Making the Environment Everyone's Concern

Everyone needs to get involved if we are to have a chance at altering our environmentally destructive trajectory. At present, environmentalism is largely the domain of a minority of elites. While there are numerous exceptions, environmentalists tend to be better educated and more affluent than the general population. While the support and leadership of these elites is entirely laudable, we will never see the degree of changes we need to see as long as environmentalism remains a minority concern.

Environmentalism is an attempt to balance relations between humans and the various natural systems on which they depend.

Environmental concerns have recurred in diverse forms, in different parts of the world, throughout history. For example in 1272, King Edward of England issued a proclamation which banned the burning of sea-coal after its smoke had become a problem in London. However, this early effort to clean the air in the UK did not protect the country from the industrial revolution and rampant air pollution.

More recently we have seen some contemporary governments, businesses and NGOs assume leadership roles in defense of the environment. These efforts have been invaluable, but on their own they have not turned the tide. This may be because action which emanates from above is rarely as deep or enduring as actions which reflect embedded values.

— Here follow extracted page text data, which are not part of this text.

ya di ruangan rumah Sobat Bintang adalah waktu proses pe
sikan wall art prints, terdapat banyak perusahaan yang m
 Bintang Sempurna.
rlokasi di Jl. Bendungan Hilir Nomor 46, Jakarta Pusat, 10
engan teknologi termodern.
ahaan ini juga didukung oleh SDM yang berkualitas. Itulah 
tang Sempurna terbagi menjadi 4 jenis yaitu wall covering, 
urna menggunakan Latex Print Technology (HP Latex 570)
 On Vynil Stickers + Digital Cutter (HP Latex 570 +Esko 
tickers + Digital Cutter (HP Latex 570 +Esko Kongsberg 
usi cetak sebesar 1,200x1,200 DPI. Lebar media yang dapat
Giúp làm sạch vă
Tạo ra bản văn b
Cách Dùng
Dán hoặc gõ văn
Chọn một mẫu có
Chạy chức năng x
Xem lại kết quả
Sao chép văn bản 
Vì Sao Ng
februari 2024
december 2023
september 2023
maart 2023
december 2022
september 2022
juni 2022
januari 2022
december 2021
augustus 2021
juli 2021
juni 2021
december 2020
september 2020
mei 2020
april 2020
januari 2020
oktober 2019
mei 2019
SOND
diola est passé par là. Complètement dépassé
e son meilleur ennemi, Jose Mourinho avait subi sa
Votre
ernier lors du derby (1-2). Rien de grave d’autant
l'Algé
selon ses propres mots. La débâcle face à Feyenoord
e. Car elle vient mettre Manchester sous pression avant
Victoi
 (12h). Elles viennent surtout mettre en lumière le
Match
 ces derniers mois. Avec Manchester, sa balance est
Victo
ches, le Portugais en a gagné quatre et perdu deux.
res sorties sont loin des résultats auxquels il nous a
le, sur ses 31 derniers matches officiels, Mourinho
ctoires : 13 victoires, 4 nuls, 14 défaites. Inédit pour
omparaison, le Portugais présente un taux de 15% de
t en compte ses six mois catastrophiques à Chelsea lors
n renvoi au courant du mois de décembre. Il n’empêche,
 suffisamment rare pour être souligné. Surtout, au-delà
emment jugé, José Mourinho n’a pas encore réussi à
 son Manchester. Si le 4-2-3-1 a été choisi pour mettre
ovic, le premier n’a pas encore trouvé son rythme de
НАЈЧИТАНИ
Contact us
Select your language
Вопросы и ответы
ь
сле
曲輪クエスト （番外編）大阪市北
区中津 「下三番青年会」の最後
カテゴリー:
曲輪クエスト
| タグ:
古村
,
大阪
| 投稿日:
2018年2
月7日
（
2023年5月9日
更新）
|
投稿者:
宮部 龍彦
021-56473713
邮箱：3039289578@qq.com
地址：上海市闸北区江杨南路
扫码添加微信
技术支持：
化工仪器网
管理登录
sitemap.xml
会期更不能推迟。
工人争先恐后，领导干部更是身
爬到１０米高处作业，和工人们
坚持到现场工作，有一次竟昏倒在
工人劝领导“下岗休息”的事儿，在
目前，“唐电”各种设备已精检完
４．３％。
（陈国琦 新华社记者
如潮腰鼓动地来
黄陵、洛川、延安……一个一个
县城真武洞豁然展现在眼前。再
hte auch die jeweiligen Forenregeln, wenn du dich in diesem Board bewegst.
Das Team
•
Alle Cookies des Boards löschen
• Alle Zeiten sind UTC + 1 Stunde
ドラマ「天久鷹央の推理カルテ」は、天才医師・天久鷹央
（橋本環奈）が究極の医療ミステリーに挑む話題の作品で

A review of human history reveals that we once abided by ecological values that were sewn into the fabric of our daily lives. Traditional hunter and gatherer societies lived close to the land and were of necessity ecologically minded. While there is no way of going back to an earlier time in human history, we can learn something from "primitive" societies.

The hierarchical structures of the modern world as well as the rise of immense cities are two factors which have helped to insolate us from nature and undermined our interest in environmental stewardship.

If the general population does not value nature or understand the impacts of human habitation we cannot be expected to collectively address the environmental threats we face.. Likewise if we leave environmental action to governments, business, NGOs and other elites we will not make the necessary changes on the required scale.

To make the environment everyone's concern, we must cultivate an understanding of our personal relationship to nature, not as as abstract theory but as an aspect of our experience. Most importantly we need to inculcate environmental concerns into our popular ethics and morality.